How to Block Annoying Medicare Calls
Beyond just reporting individual scam attempts, you can take proactive measures to reduce Medicare solicitation calls altogether by:
1. Registering your phone number on the National Do Not Call Registry at DoNotCall.gov. It’s illegal for legitimate businesses to call numbers on the registry.
2. Checking if your wireless carrier provides free robocall blocking solutions. AT&T, T-Mobile, Verizon and others automatically block some fraud calls.
4. Asking your phone provider to apply anonymous call rejection which automatically blocks private and unavailable callers.
5. Using a call screening device that intercepts calls and displays the number for you to approve or deny. Avoiding unknown callers prevents scams.
6. Being vigilant about not answering calls from unfamiliar numbers. Let unknown calls go to voicemail and research numbers that seem suspicious.
7. Never interacting with an unwanted caller. Don’t press buttons or say anything if prompted. Scammers can exploit responses.
Combining robocall blocking technology with smart screening habits limits your exposure to Medicare scams. Reduce unwanted solicitation calls without missing important legitimate calls from doctors or loved ones.
Protecting Yourself Year-Round from Medicare Fraud
Avoiding scams requires vigilance all year, not just during annual open enrollment periods. Here are some general fraud prevention tips:
- Never provide personal information over the phone to unsolicited callers. Treat Medicare details as confidential.
- Shred old Medicare paperwork and statements so identity thieves can’t steal your information from the trash.
- Review your Medicare claims regularly for charges from providers you don’t recognize. Report anything suspicious.
- Avoid clicking links or attachments in unexpected emails about Medicare to avoid downloading malware. Delete the messages.
- Use Medicare’s Member Portal to access your details instead of calling random numbers. Scammers can’t infiltrate the real Medicare portal.
- Consult a Medicare counselor like your State Health Insurance Assistance Program (SHIP) if you need objective Medicare guidance. They provide trusted, unbiased assistance.
- Warn others about current scams. Share information with family, friends, neighbors, and local senior communities when new Medicare scams are emerging.
Never assume a call, email, or piece of mail is from Medicare just because it looks official. Leverage common sense along with scam education to shield your sensitive information.
Medicare scammers get more advanced every year, using manipulative techniques to steal personal data and enroll seniors in bogus plans. Their tactics exploit fear, limited Medicare knowledge, and loneliness in order to perpetrate fraud.
But savvy Medicare beneficiaries who recognize common scam scenarios and red flags can outsmart these criminals. Safeguard your information and hang up on any suspect caller. Don’t let scammers jeopardize your healthcare and financial security.
Share this Medicare scam call guide with older loved ones to help protect them as well. Report fraudulent activity when it occurs. And consider installing robocall blocking solutions to decrease unwanted solicitation calls.

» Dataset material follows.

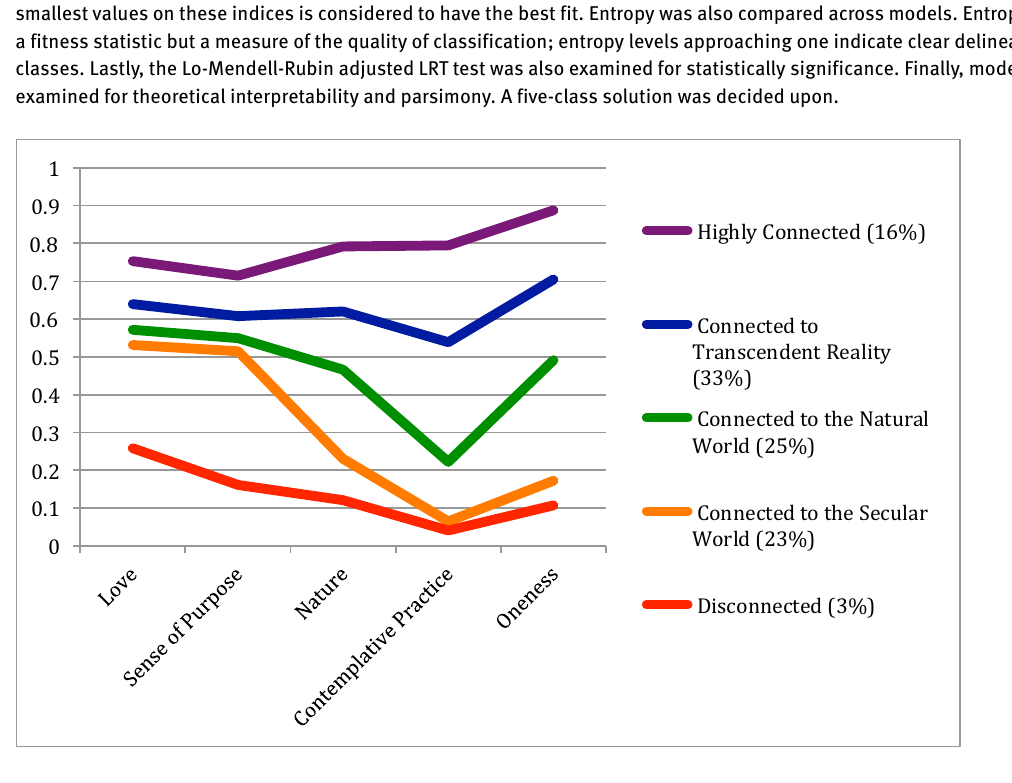
Figure 2. Five Class Unconditional Model of Connection in Adults in the United States by Latent Class Analysis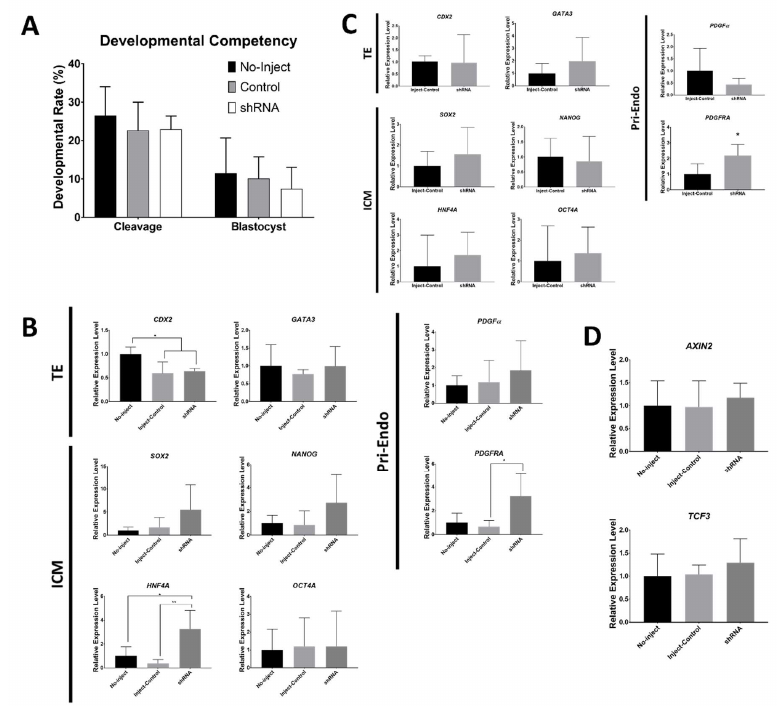
Figure 3. Analysis of embryos after microinjection of anti-Dab2 shRNA vector. No-inject; embryos without microinjection, Control; embryos that were injected with an empty vector without shRNA, shRNA; shRNA vector-injected embryos (1:1 mixture of candidate 1 and 2). ( A ) Development competency of embryos with or without microinjection. ( B ) Expression levels of marker mRNAs in day 7 embryos (Trophectoderm (TE); GATA3 , CDX2 ; Inner cell mass (ICM); SOX2 , NANOG , HNF4A ; Primitive endoderm (Pri-Endo); PDGFα , PDGFRA ). ( C ) Expression levels of marker mRNAs in day 5 embryos (Trophectoderm; GATA3 , CDX2 ; Inner cell mass; SOX2 , NANOG , HNF4A , OCT4A ; Primitive endoderm; PDGFα , PDGFRA ). ( D ) Expression levels of DAB2 target candidates ( AXIN2 and TCF3 )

With knowledge and vigilance, we can shut down Medicare scammers and enjoy our golden years scam-free. Don’t become another statistic.
Key Takeaways: Avoiding Medicare Phone Scams
- Medicare representatives will only call beneficiaries who request callbacks. Any surprise call claiming to be Medicare is fraudulent.
- Never provide your Medicare ID number, Social Security number, banking details or other personal data in response to unsolicited calls.
- Scammers pressure seniors to act immediately or risk benefit cancellation. Take your time and verify things directly with Medicare before responding.
- Medicare will not call offering free medical equipment and genetic testing programs. These are hooks to steal your information.
- File complaints with Medicare, the FCC, FTC and other authorities when you receive a scam call impersonating Medicare.
- Monitor your Medicare claims summary for any services billed without your knowledge or consent as a sign of potential fraud.
- Warn loved ones and neighbors about new Medicare phone scams so they can remain vigilant against senior fraud.